Assigned task: In the material, start at the line that has "Glasreinigung - Fensterputzen" and stop after the line that has "und es liegt". Write out only those lines with "Zeit" replaced by "Mühe" and everything else unchanged.
Top of Source information
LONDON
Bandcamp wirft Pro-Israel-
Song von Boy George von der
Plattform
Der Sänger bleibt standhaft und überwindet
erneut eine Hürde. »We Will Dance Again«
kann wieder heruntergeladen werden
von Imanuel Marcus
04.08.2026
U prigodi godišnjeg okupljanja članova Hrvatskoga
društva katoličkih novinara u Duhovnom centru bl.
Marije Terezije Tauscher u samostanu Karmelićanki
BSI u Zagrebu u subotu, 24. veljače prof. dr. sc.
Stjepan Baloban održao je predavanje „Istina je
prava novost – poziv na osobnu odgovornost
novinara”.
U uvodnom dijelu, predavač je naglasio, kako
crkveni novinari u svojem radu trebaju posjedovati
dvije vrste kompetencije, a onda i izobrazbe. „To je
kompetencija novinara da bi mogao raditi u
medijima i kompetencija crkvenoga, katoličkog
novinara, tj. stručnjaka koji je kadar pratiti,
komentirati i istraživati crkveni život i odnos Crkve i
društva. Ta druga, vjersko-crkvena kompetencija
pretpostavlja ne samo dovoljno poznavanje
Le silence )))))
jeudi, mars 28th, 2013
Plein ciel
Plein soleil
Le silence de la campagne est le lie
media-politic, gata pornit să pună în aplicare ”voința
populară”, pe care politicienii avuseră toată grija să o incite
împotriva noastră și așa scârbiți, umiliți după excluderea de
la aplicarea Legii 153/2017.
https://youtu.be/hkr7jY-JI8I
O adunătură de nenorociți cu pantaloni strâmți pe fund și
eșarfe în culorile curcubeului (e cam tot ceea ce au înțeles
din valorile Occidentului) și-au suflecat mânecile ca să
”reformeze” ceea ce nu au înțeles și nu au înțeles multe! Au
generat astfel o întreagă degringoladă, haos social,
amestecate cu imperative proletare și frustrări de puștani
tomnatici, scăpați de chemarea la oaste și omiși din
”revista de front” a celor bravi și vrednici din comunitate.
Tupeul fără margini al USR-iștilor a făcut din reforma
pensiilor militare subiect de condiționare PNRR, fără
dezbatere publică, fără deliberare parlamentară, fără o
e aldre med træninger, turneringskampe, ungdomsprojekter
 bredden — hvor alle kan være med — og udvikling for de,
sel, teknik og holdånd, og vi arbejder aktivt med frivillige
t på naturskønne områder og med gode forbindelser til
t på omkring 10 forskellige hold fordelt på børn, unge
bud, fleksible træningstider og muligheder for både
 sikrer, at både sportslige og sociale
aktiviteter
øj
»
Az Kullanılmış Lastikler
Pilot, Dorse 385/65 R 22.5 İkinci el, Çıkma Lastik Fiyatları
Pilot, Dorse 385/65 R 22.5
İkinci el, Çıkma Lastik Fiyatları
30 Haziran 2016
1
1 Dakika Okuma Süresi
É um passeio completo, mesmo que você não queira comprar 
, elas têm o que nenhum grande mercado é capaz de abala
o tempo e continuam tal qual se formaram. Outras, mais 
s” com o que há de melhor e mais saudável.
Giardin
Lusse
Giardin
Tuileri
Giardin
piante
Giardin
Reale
Bottom of Source information
Top of Source information
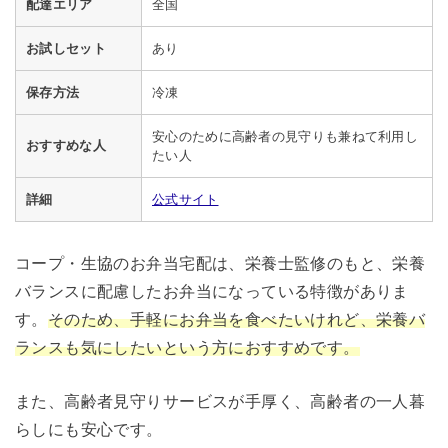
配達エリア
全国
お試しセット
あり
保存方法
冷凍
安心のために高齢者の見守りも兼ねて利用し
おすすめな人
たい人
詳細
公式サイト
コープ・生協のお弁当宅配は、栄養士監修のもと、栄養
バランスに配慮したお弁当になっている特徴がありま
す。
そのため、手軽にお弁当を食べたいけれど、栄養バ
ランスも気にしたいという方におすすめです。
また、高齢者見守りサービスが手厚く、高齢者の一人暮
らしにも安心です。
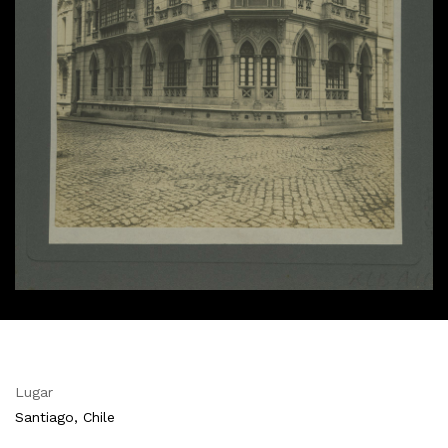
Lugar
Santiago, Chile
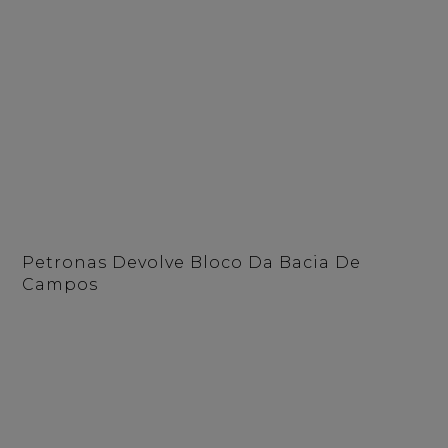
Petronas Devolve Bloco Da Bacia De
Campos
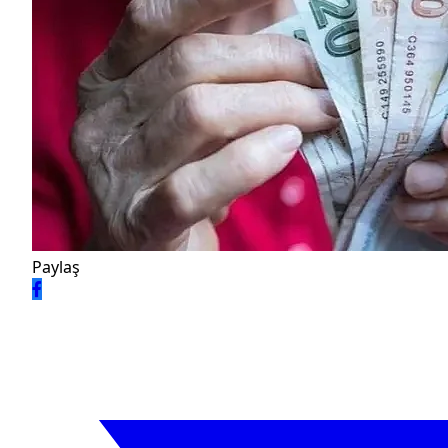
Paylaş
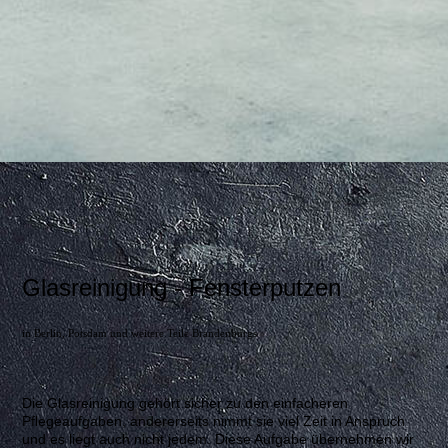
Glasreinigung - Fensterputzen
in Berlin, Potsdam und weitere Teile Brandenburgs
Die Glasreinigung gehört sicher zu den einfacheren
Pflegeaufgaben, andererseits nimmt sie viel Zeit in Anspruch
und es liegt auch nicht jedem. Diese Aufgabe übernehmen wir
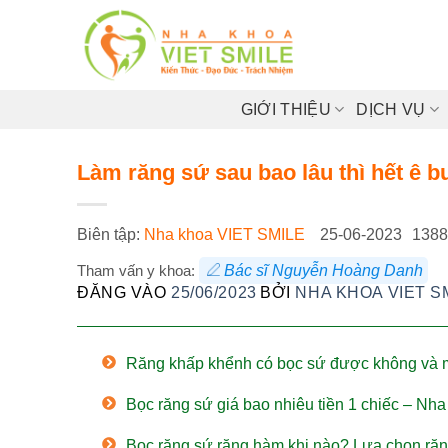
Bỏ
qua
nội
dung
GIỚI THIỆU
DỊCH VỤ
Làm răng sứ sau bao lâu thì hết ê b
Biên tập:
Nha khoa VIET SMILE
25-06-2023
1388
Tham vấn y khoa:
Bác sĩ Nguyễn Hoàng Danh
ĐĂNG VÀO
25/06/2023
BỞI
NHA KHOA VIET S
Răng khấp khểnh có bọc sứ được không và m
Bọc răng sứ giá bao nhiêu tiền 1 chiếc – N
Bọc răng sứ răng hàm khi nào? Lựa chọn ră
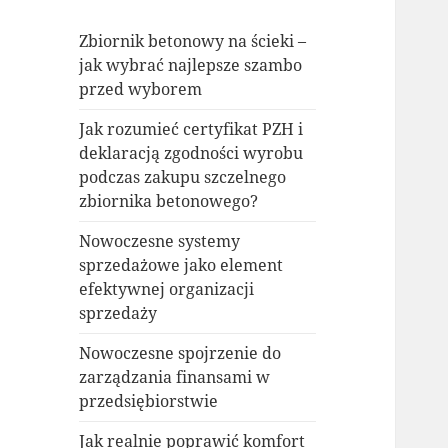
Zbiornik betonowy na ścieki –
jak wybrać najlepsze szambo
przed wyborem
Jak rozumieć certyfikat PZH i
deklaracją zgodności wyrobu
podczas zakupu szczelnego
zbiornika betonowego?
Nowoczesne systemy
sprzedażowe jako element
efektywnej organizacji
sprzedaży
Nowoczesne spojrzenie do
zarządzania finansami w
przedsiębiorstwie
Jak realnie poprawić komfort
Bottom of Source information
Expected output:
Glasreinigung - Fensterputzen
in Berlin, Potsdam und weitere Teile Brandenburgs
Die Glasreinigung gehört sicher zu den einfacheren
Pflegeaufgaben, andererseits nimmt sie viel Mühe in Anspruch
und es liegt auch nicht jedem. Diese Aufgabe übernehmen wir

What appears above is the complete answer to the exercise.